Restée seule, Fernande put alors à son tour réfléchir en toute liberté, et s’abandonner à l’élan de sa douleur, qu’elle contenait depuis si longtemps. Les émotions diverses qui s’étaient tour à tour emparées d’elle depuis le matin, et qu’elle avait combattues et vaincues tour à tour, se retrouvèrent alors vivantes dans son cœur, avec toute leur force primitive et avec toute l’âcreté des mouvements qui les y avaient fait naître. On eût dit que les espérances qui l’avaient bercée un instant, lorsque, descendue au jardin, elle s’apprêtait à aller joindre M. de Montgiroux au rendez-vous qu’il lui avait donné, lui infligeaient un juste châtiment. Le secret terrible qui s’était tout à coup dressé devant elle comme un obstacle insurmontable au moment où elle venait de concevoir la coupable pensée de prolonger un bonheur mystérieux, ouvrait sous ses pas un abîme plus effrayant que jamais. Placée entre le comte et Maurice, il ne lui était plus possible de voir l’un et de sourire à l’autre sans qu’une pensée d’inceste glaçât au fond de sa conscience le germe de toute tendre émotion. Elle avait méconnu un instant le sentiment qui la soutenait forte et fière dans la vie, et maintenant il lui fallait, par un sacrifice suprême et irrévocable, racheter ce mouvement.
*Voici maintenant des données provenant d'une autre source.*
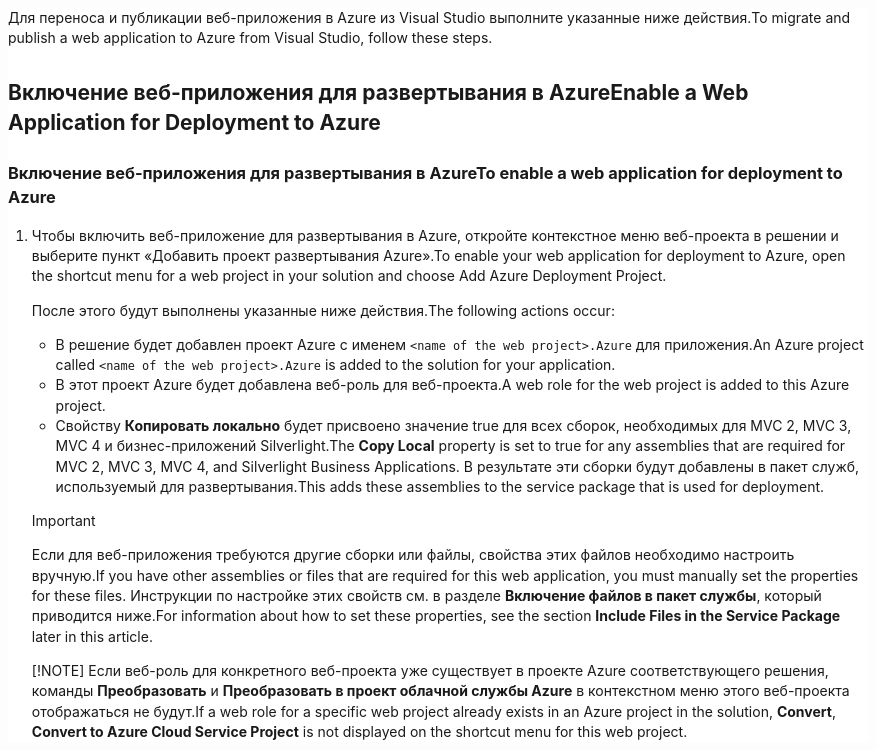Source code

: >
>

<span data-ttu-id="e0c89-125">Для переноса и публикации веб-приложения в Azure из Visual Studio выполните указанные ниже действия.</span><span class="sxs-lookup"><span data-stu-id="e0c89-125">To migrate and publish a web application to Azure from Visual Studio, follow these steps.</span></span>

## <a name="enable-a-web-application-for-deployment-to-azure"></a><span data-ttu-id="e0c89-126">Включение веб-приложения для развертывания в Azure</span><span class="sxs-lookup"><span data-stu-id="e0c89-126">Enable a Web Application for Deployment to Azure</span></span>
### <a name="to-enable-a-web-application-for-deployment-to-azure"></a><span data-ttu-id="e0c89-127">Включение веб-приложения для развертывания в Azure</span><span class="sxs-lookup"><span data-stu-id="e0c89-127">To enable a web application for deployment to Azure</span></span>
1. <span data-ttu-id="e0c89-128">Чтобы включить веб-приложение для развертывания в Azure, откройте контекстное меню веб-проекта в решении и выберите пункт «Добавить проект развертывания Azure».</span><span class="sxs-lookup"><span data-stu-id="e0c89-128">To enable your web application for deployment to Azure, open the shortcut menu for a web project in your solution and choose Add Azure Deployment Project.</span></span>

    <span data-ttu-id="e0c89-129">После этого будут выполнены указанные ниже действия.</span><span class="sxs-lookup"><span data-stu-id="e0c89-129">The following actions occur:</span></span>

   * <span data-ttu-id="e0c89-130">В решение будет добавлен проект Azure с именем `<name of the web project>.Azure` для приложения.</span><span class="sxs-lookup"><span data-stu-id="e0c89-130">An Azure project called `<name of the web project>.Azure` is added to the solution for your application.</span></span>
   * <span data-ttu-id="e0c89-131">В этот проект Azure будет добавлена веб-роль для веб-проекта.</span><span class="sxs-lookup"><span data-stu-id="e0c89-131">A web role for the web project is added to this Azure project.</span></span>
   * <span data-ttu-id="e0c89-132">Свойству **Копировать локально** будет присвоено значение true для всех сборок, необходимых для MVC 2, MVC 3, MVC 4 и бизнес-приложений Silverlight.</span><span class="sxs-lookup"><span data-stu-id="e0c89-132">The **Copy Local** property is set to true for any assemblies that are required for MVC 2, MVC 3, MVC 4, and Silverlight Business Applications.</span></span> <span data-ttu-id="e0c89-133">В результате эти сборки будут добавлены в пакет служб, используемый для развертывания.</span><span class="sxs-lookup"><span data-stu-id="e0c89-133">This adds these assemblies to the service package that is used for deployment.</span></span>

   > [!IMPORTANT]
   > <span data-ttu-id="e0c89-134">Если для веб-приложения требуются другие сборки или файлы, свойства этих файлов необходимо настроить вручную.</span><span class="sxs-lookup"><span data-stu-id="e0c89-134">If you have other assemblies or files that are required for this web application, you must manually set the properties for these files.</span></span> <span data-ttu-id="e0c89-135">Инструкции по настройке этих свойств см. в разделе **Включение файлов в пакет службы**, который приводится ниже.</span><span class="sxs-lookup"><span data-stu-id="e0c89-135">For information about how to set these properties, see the section **Include Files in the Service Package** later in this article.</span></span>
   >
   > [!NOTE]
   > <span data-ttu-id="e0c89-136">Если веб-роль для конкретного веб-проекта уже существует в проекте Azure соответствующего решения, команды **Преобразовать** и **Преобразовать в проект облачной службы Azure** в контекстном меню этого веб-проекта отображаться не будут.</span><span class="sxs-lookup"><span data-stu-id="e0c89-136">If a web role for a specific web project already exists in an Azure project in the solution, **Convert**, **Convert to Azure Cloud Service Project** is not displayed on the shortcut menu for this web project.</span></span>
   >
   >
– Non, non, murmurait-elle avec ce sourire triste des cœurs endoloris, non, je n’atteindrai pas à ce degré d’infamie; non, je ne m’exposerai pas davantage dans la lutte des passions. Ce jour, dans lequel se sont réunis pour moi tant de terribles enseignements, a marqué mes derniers pas dans cette existence exceptionnelle dont je n’ai jamais rougi comme à cette heure. Je ne puis maintenant aller plus loin que pour faillir davantage. Il ne faut pas exposer ce qui en moi est resté pur du contact de tout vice. Je veux expier les scandales que j’ai donnés au monde. Après avoir perdu le corps, je veux sauver l’âme.

En ce moment, la porte s’ouvrit doucement, et le valet de chambre de confiance de Maurice, qui cent fois avait été messager de leurs anciennes paroles d’amour, entra, une lettre à la main.

Cette lettre était ainsi conçue:

«Je revenais à la vie par vous, mais aussi pour vous, Fernande. N’éprouvez-vous donc pas, comme moi, le besoin de nous retrouver ensemble un moment, un seul, pour nous ranimer tous deux par l’espérance de l’avenir? Venez donc au chevet du lit du malade pour achever l’œuvre de sa guérison. Je vous avais juré cent fois que mon amour ne finirait qu’avec ma vie; je veux qu’une fois vous soyez convaincue que ma vie ne peut se prolonger que par mon amour. Venez donc; tout le monde dort à cette heure. Dans la maison, moi seul je veille, je souffre et j’attends.

» Maurice.»

– Dites à M. de Barthèle, répondit Fernande, que dans dix minutes je serai auprès de lui.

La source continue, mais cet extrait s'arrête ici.